Все-таки 1 мая мне будет очень трудно быть у Вас. Не соберетесь ли Вы с нами вечером на народный бал в Grand’Roue? Это будет «поучительно и занимательно». Если соберетесь, заезжайте к нам (Port Mahon) между 7 ½ и 8. Пойдем — Вы, мы и Ященко. Не гневайтесь, что я все откладываю быть у Вас. Буду скоро и непременно. Пока же позвольте в наших отношениях пользоваться вольностью туристов.
Уважающий
Валерий Брюсов (Карт. 13. Ед. хр. 84. Л. 2).

Но, судя по всему, наиболее волновало Иванова предстоящее совместное выступление вместе с Брюсовым. Напомним, что тот собирался читать реферат «О задачах поэзии». Довольно легко понять, что имеется в виду. В подзаголовке знаменитой статьи «Ключи тайн», открывавшей основную (после предисловия) часть первого номера журнала «Весы», читаем: «Лекция, читанная автором 27 марта 1903 г., в аудитории Исторического музея, и 21 апреля того же года, в Париже, в кружке русских студентов» (44). Прочитанная в Москве лекция называлась «Задачи современного искусства» (45), и Брюсов вспоминал о ней в контексте «борьбы в Москве» за «новое искусство»: «Кончилось все моей лекцией о новом искусстве в Истор<ическом> Музее. Собралось людей немного, но все свои, и мне устроили "овацию" -- небольшую, положим».

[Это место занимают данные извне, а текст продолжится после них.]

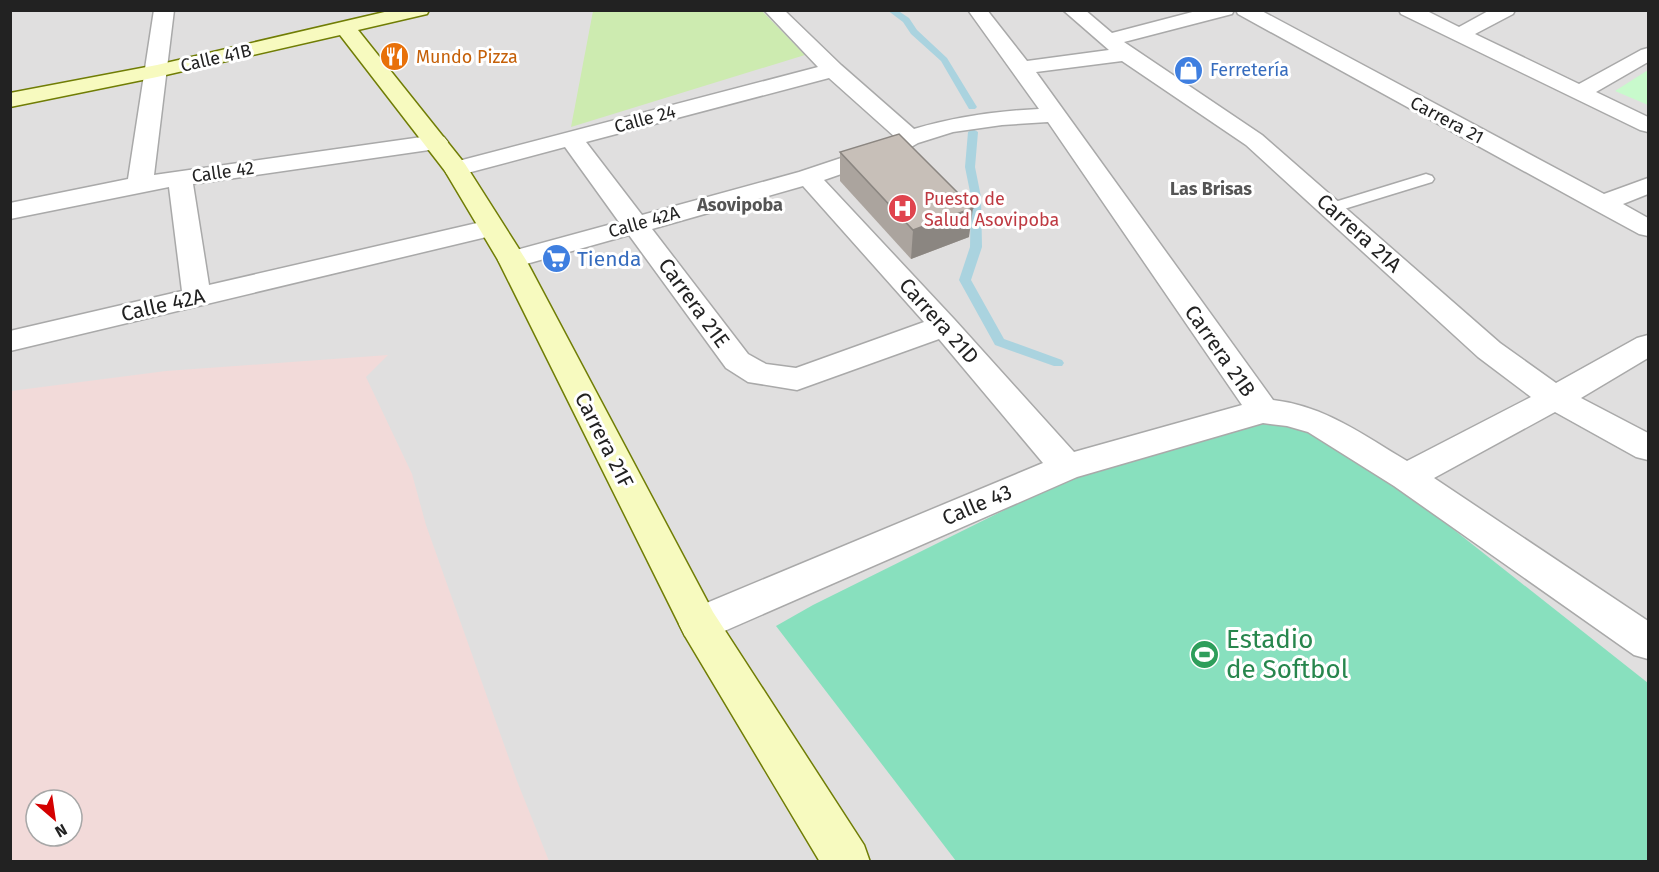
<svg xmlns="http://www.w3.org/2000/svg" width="1659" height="872" font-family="'Fira Sans',sans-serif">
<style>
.residential{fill:#e0dfdf;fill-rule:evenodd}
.commercial{fill:#f2dad9;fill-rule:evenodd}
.grass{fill:#cdebb0}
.park{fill:#c8facc}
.pitch{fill:#88e0be}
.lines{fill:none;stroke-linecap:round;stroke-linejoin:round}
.stream{fill:#aad3df;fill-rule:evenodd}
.lane-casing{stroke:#a9a9a9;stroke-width:3}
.street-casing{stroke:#a9a9a9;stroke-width:3}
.secondary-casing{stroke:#707d05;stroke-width:3}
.lane{fill:#fff;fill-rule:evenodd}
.street{fill:#fff;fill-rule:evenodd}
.secondary{fill:#f7fabf;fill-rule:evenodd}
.wall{fill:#aba49e}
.shaded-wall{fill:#8b8681}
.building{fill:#c7bfb8;stroke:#8b8681;stroke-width:1.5}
.labels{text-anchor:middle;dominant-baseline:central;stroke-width:6;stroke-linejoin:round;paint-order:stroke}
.far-food-label{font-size:18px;fill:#c56008;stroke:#fff;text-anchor:start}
.far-street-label{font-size:18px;fill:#222;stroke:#fff}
.far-shop-label{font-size:18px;fill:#366cbe;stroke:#fff;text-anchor:start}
.far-neighbourhood-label{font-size:18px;font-weight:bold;fill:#555;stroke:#fff}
.far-health-label{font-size:18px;fill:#be3a42;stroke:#fff;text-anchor:start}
.street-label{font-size:21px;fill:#222;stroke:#fff}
.shop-label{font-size:21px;fill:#366cbe;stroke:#fff;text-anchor:start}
.near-leisure-label{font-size:26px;fill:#27864d;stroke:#fff;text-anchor:start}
</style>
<rect width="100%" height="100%" fill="#f2efe9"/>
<path class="residential" d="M10,11H1648V861H11ZM36,800H72V836H36Z"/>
<path class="commercial" d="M388,355L366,377L412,474L426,525L517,781L549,861H11V391L166,371ZM36,800H72V836H36Z"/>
<path class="grass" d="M593,11H762L805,55L571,127Z"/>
<path class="park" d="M1648,70V105L1615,91Z"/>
<path class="pitch" d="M1275,415L1334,435L1648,683V861H956L776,626L813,605L1087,469Z"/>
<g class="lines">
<path class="stream" d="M887,10H897L909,18L917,30L947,58L977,107L975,109H969L941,61L911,34L903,22Z
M973,129L978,132L975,167L981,197L982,247L971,280L1004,339L1062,360L1064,363L1062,366H1054L995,345L959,280L970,247L971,197L965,167L968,132Z"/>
<defs>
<path id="lane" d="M1426,174L1432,176L1434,179L1432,182L1331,213L1323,208L1325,205Z"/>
<path id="street" d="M154,10H174L154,175L436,135L444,137L448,142L444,147L436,149L193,184L209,285L490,220L499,222L503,228L499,234L10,351V331L182,291L169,187L10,219V203L128,179Z
M764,10H784L841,65L914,129C955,117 996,111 1039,109L968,10H987L1027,61L1109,50L1063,10H1085L1112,33L1200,10H1234L1232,14L1124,42L1262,135L1500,343L1556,383L1637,338L1648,335V358L1581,398L1648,433V460L1636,457L1555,412L1434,478L1648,621V659L1634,655L1394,486L1308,432L1287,426L1263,423L1077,477L713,636L699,641L685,636L679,624L685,612L1043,463L939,339L797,390L748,382L726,368L629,235L512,268L502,266L498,260L502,254L619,222L565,147L456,176L447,174L444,169L447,164L818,67ZM1122,61L1246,145L1478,357L1531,397L1407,461C1363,435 1325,406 1273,400L1036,72ZM829,78L895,137L883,144L799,172L642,215L586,142ZM1048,122L1242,405L1074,452L954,319L824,180L899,154L918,143L953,132L1002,125ZM803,186L924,322L796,368L766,364L748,354L652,229Z
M1236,10H1260L1604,194L1648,178V194L1623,204L1648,218V236L1639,234L1593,209L1238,14Z
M1399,10H1425L1459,27L1490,10H1515L1513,14L1475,34L1579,84L1641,50L1648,48V62L1596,92L1648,117V132L1640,130L1401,14Z"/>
<path id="secondary" d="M393,10H429L427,14L358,30L465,164L526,260L713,612L864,845L870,862H820L685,636L498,260L445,171L340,35L157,77L10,107V93L157,65Z"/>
</defs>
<use href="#lane" class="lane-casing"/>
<use href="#street" class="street-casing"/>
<use href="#secondary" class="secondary-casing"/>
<use href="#lane" class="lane"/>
<use href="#street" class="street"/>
<use href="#secondary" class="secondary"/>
</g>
<path class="wall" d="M840,152L969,237L911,259L840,181Z"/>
<path class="shaded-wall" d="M973,208L969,237L911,259L913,230Z"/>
<path class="building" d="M899,134L973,208L913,230L840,152Z"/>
<defs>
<symbol id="restaurant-disc" viewBox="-11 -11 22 22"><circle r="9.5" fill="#e8710a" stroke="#fff"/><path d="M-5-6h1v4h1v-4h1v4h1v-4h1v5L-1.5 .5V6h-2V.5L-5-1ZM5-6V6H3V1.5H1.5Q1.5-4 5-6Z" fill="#fff"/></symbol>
<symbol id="shop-disc" viewBox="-11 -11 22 22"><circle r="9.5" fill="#3f7fe0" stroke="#fff"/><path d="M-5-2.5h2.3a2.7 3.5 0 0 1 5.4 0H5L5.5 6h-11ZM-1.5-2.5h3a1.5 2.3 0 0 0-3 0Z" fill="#fff"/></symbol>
<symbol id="hospital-disc" viewBox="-11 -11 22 22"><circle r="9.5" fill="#e0444e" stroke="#fff"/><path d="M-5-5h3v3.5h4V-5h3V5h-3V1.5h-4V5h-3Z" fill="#fff"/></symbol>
<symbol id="supermarket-disc" viewBox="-11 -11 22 22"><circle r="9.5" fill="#3f7fe0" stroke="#fff"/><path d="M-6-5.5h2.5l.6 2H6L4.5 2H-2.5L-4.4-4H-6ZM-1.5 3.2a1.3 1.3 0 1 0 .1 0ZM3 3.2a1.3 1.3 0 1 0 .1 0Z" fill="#fff"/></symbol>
<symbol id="stadium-disc" viewBox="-11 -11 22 22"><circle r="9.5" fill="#2e9e5b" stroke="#fff"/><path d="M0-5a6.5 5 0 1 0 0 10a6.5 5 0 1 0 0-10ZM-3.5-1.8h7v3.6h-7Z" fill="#fff"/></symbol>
</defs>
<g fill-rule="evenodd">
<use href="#restaurant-disc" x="378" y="40" width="33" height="33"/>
<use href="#shop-disc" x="1172" y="54" width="33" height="33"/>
<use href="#hospital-disc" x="886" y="192" width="33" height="33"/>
<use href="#supermarket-disc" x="540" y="242" width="33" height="33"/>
<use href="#stadium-disc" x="1188" y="638" width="33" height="33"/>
</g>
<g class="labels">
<g class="far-food-label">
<text x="416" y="57">Mundo Pizza</text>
</g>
<g class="far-street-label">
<text transform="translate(216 58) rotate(-13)">Calle 41B</text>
<text transform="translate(645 119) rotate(-15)">Calle 24</text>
<text transform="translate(1447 120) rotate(28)">Carrera 21</text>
<text transform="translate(223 172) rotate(-8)">Calle 42</text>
<text transform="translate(644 222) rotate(-16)">Calle 42A</text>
</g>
<g class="far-shop-label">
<text x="1210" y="70">Ferretería</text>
</g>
<g class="far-neighbourhood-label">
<text x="1211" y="189">Las Brisas</text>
<text x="740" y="205">Asovipoba</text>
</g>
<g class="far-health-label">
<text x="924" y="199">Puesto de<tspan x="924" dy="21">Salud Asovipoba</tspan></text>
</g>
<g class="street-label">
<text transform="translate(1359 233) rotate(42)">Carrera 21A</text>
<text transform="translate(694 303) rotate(54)">Carrera 21E</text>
<text transform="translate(163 305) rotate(-13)">Calle 42A</text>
<text transform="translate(939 321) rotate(48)">Carrera 21D</text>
<text transform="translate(1220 351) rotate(55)">Carrera 21B</text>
<text transform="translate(604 440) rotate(63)">Carrera 21F</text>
<text transform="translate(977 505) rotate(-23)">Calle 43</text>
</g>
<g class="shop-label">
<text x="577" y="259">Tienda</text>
</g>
<g class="near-leisure-label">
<text x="1226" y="639">Estadio<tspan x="1226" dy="30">de Softbol</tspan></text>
</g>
</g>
<rect width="1659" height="872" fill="none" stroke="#222222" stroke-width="24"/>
<g transform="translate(54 818) rotate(151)"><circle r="28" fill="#ffffff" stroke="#a7a7a7" stroke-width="1.5"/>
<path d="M0-4.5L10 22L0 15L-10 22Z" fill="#d40000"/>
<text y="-9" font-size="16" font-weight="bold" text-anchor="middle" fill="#222222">N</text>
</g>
</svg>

Видимо, Брюсов ожидал, что выступление в Париже может быть значительно более успешным, чем в консервативной Москве. 2 мая Иванов сообщал Зиновьевой-Аннибал: «Собрание литературное в понедельник настолько значительно, что оповещено в школе и будет не в кафе, а в зале Associat<ion> des Etudiants». Для него такое чтение было, насколько мы знаем, дебютом, и не удивительно, что он стал тщательно готовиться, и прежде всего раздумывать о том, что следует прочитать. В уже цитированном письме от 30 апреля, рассказывая о беседе с Брюсовым, Иванов писал жене: «Он очень интересуется — и опять прежде всего со стороны формы — моими <?> трагедиями. Я для него собираюсь в понед<ельник> на собрании прочесть начало Тантала. Напиши, нужно ли». В том же письме от 2 мая он сообщает мнение Гольштейн: «Она очень против чтения "Тантала", и кажется права. Она находит это неосторожным и нестоящим. Два-три вещицы из сборника, я думаю». Ответ Зиновьевой-Аннибал находим в приписке к письму тринадцатилетней тогда Веры Шварсалон. Она написала отчиму: «Дорогой Вячеслав, Как я рада твоему успеху на твоей первой лекции, от всего сердца поздравляю тебя и желаю такого же успеха, большего еще, если можно, в следующих лекциях. Я сразу, как ты уехал, почувствовала скуку, мне казалась <!> как-то одиноко без тебя, теперь лучше. <…>», а Л.Д. приписала: «О "Тантале" сам знаешь читай: оч<ень> интересно и <2 нрзб>. Целую (Карт. 37. Ед. хр. 2. Л. 18). Сомнения Иванова, несомненно, были вызваны не только тем, что к тому времени трагедия была едва начата, но и совершенно непривычной для неискушенных слушателей начала ХХ века формой, созданной поэтом на основании греческих образцов.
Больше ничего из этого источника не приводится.